Temuan penting Bequerel itu kurang mendapat perhatian dari kalangan
fisikawan saat itu. Setahun berselang, barulah ada seorang mahasiswi S3
asal Polandia, Marie Curie dari Universitas Sorbone, Paris yang
mengangkat temuan itu ke kancah penelitian fisika untuk disertasi
doktoralnya.
Yang ia lakukan adalah menguji ulang semua bahan yang saat itu diketahui
mengandung uranium untuk menyelidiki lebih lanjut bukti dari keberadaan
sinar Bequerel. Dan ia sampai pada kesimpulan, semakin banyak unsure
uranium yang dikandung suatu garam uranium, semakin kuat pengionan yang
dilakukan pada garam udara di dalam botol elektroskop.
Selanjutnya ia tertarik untuk menyelidiki kemungkinan terdapatnya unsur
alam lain yang dapat memencarkan sinar bequerel. Dan terbukti, pada 1898
ia menemukan bahwa thorium juga memancarkan sinar bequerel. Bahwa
ternyata, sinar itu bukanlah khas dari unsure uranium. Dari sanalah ia
mengusulkan nama sinar radioaktif untuk gejala pemancaran sinar bequerel
(kata radio diambil dari bahasa Yunani yang berarti sinar. Jadi,
radioaktif bermakna ‘sinar aktif’). Penemuan itu ia publikasikan Junal
Ilmiah Perancis, Comptes Rendus dengan judul “Rayons émis par les composés de l’uranium et du thorium” [surveying the material world for radioactivity, finding it in uranium and thorium minerals]

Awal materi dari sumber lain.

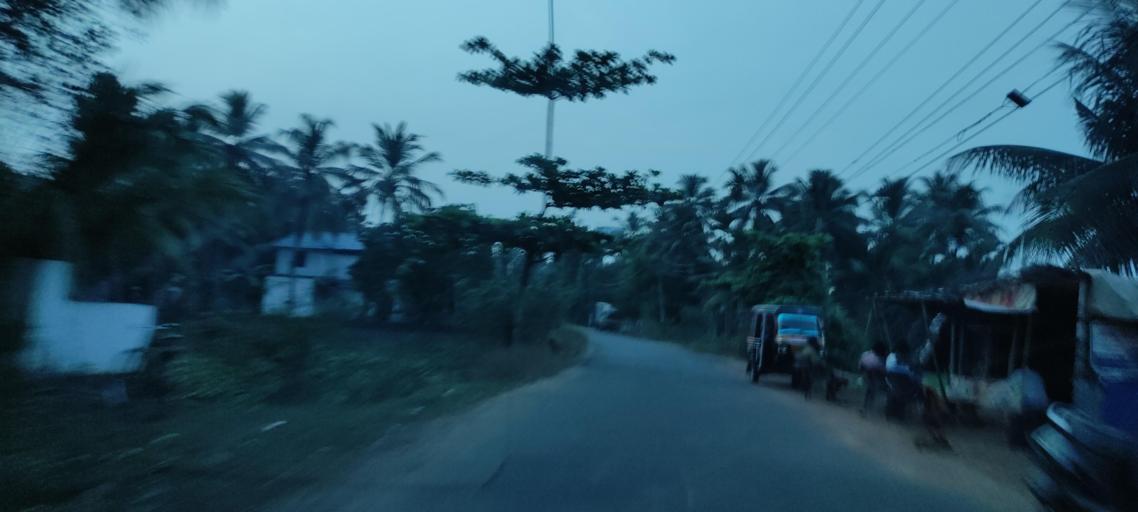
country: IN
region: Kerala
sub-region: Alappuzha
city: Mavelikara
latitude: 9.3310
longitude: 76.4762
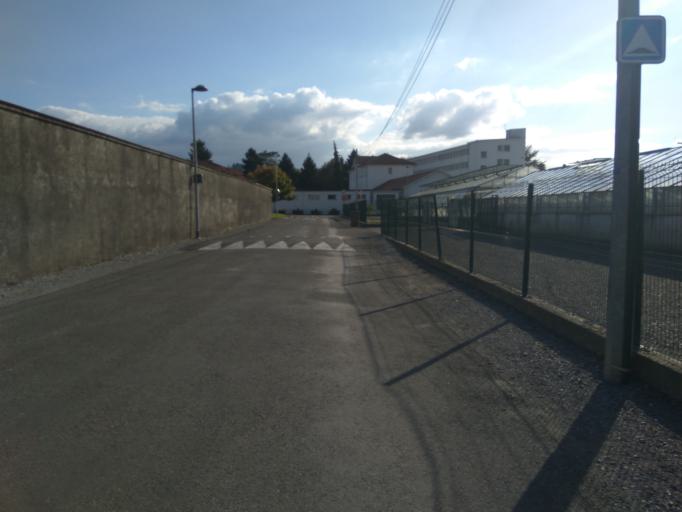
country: FR
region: Aquitaine
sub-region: Departement des Pyrenees-Atlantiques
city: Gelos
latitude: 43.2859
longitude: -0.3710
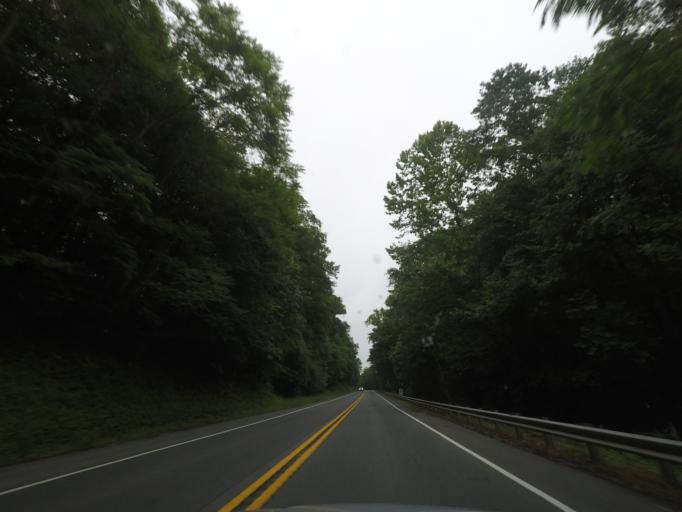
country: US
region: Virginia
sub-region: Fluvanna County
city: Weber City
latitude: 37.7192
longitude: -78.3007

Penemuan ini dipicu ketika mereka mengetahui bahwa kekuatan
keradioaktifan uranium dan thorium dalam bentuk mineral tambang lebih
besar ketimbang hasil pemurniannya secara kimiawi di laboratorium.

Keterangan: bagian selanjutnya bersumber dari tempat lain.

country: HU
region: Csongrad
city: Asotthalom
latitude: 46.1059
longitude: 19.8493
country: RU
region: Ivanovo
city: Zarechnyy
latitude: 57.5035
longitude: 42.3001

Hingga sampailah ia (dan suaminya Piere Curie) pada kesimpulan bahwa
efek ini disebabkan oleh terdapatnya unsur-unsur lain dalam mineral
uranium dan thorium, dengan kekuatan keradioaktifan tinggi, yang belum
diketahui sebelumnya. Pada pertengahan 1898 ia da melaporkan hasil
penelitiannya pada Akademi Ilmu Pengetahuan Perancis. Dengan menamai
unsur tersebut sebagai polonium untuk menghargai tanah air Madame Curie:
Polandia.
Saat sedang berfokus pada pemisahan polonium, Curie suami-isteri
menemukan suatu tanda kehadiran unsur radioaktif lain dalam uranium yang
dikenal dengan nama pitchblende. Di akhir Desember tahun itu, mereka
berhasil menemukan satu unsur lagi yang keradiaotifannya sejuta kali
lebih kuat dari uranium. Unsur itu mereka namai radium.

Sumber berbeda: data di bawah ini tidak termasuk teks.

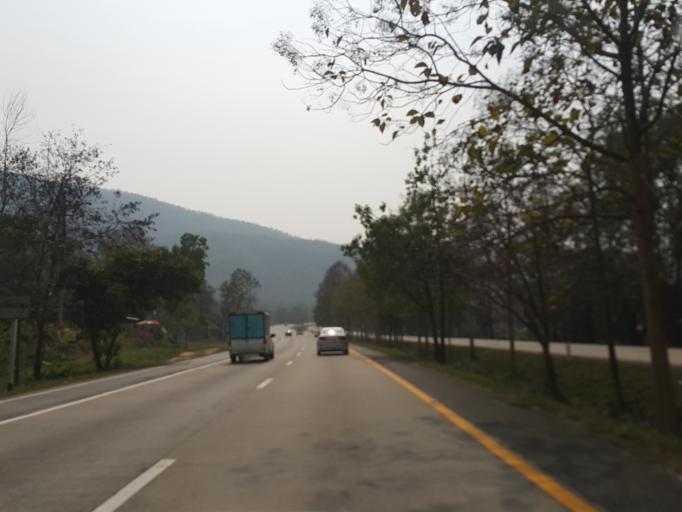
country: TH
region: Lamphun
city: Mae Tha
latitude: 18.5028
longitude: 99.1328
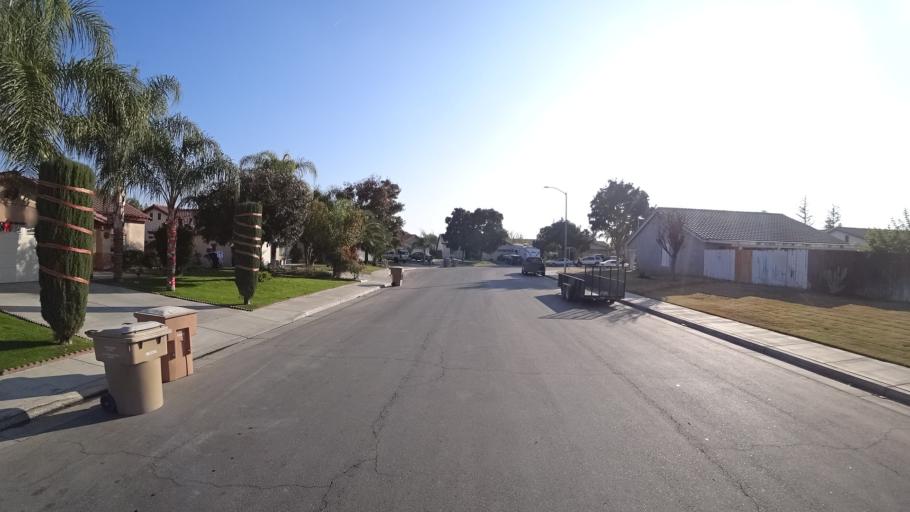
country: US
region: California
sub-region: Kern County
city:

Usaha tak kenal lelah selam hampir empat tahun, di bawah kondisi
ekperimen yang sulit adalah sebuah perjuangan panjang dalam membongkar
sebagian dari rahasia semesta. Upaya semacam itu memang patut di
anugrahi penghargaan tertinggi dalam ilmu pengetahuan. Panitia Nobel
memutuskan untuk menganugrahi Curie suami-isteri pada tahun 1903 di
bidang Fisika bersama Bequerel. Delapan tahun kemudian, pada 1911
Madame Curie kembali dianugrahi hadiah Nobel, dan yang ini untuk bidang
Kimia.
Marie Curie punya anak-anak kecil tatkala dia menyelesaikan penyelidikan
ilmiah paling pentingnya. Puteri tertuanya bernama Irѐne yang kemudian
menikah dengan Jean Fѐrdѐric Joliot. Keduanya adalah ilmuwan brilian
yang berhasil melakukan transmutasi inti atom buatan yang bersifat
radioaktif. Karena ekperimen tersebut dipandang menghasilkan terobosan
yang penting dalam perkembangan ilmu kimia, panitia Nobel menganugrahi
hadiah Nobel Kimia pada 1935 kepada mereka. Penemuan ini sering disebut
‘keturunan’ dari penemuan sebelumnya yang dilakukan oleh Madam Curie.
Sungguh luar biasa keluarga ilmuwan peraih hadiah Nobel ini.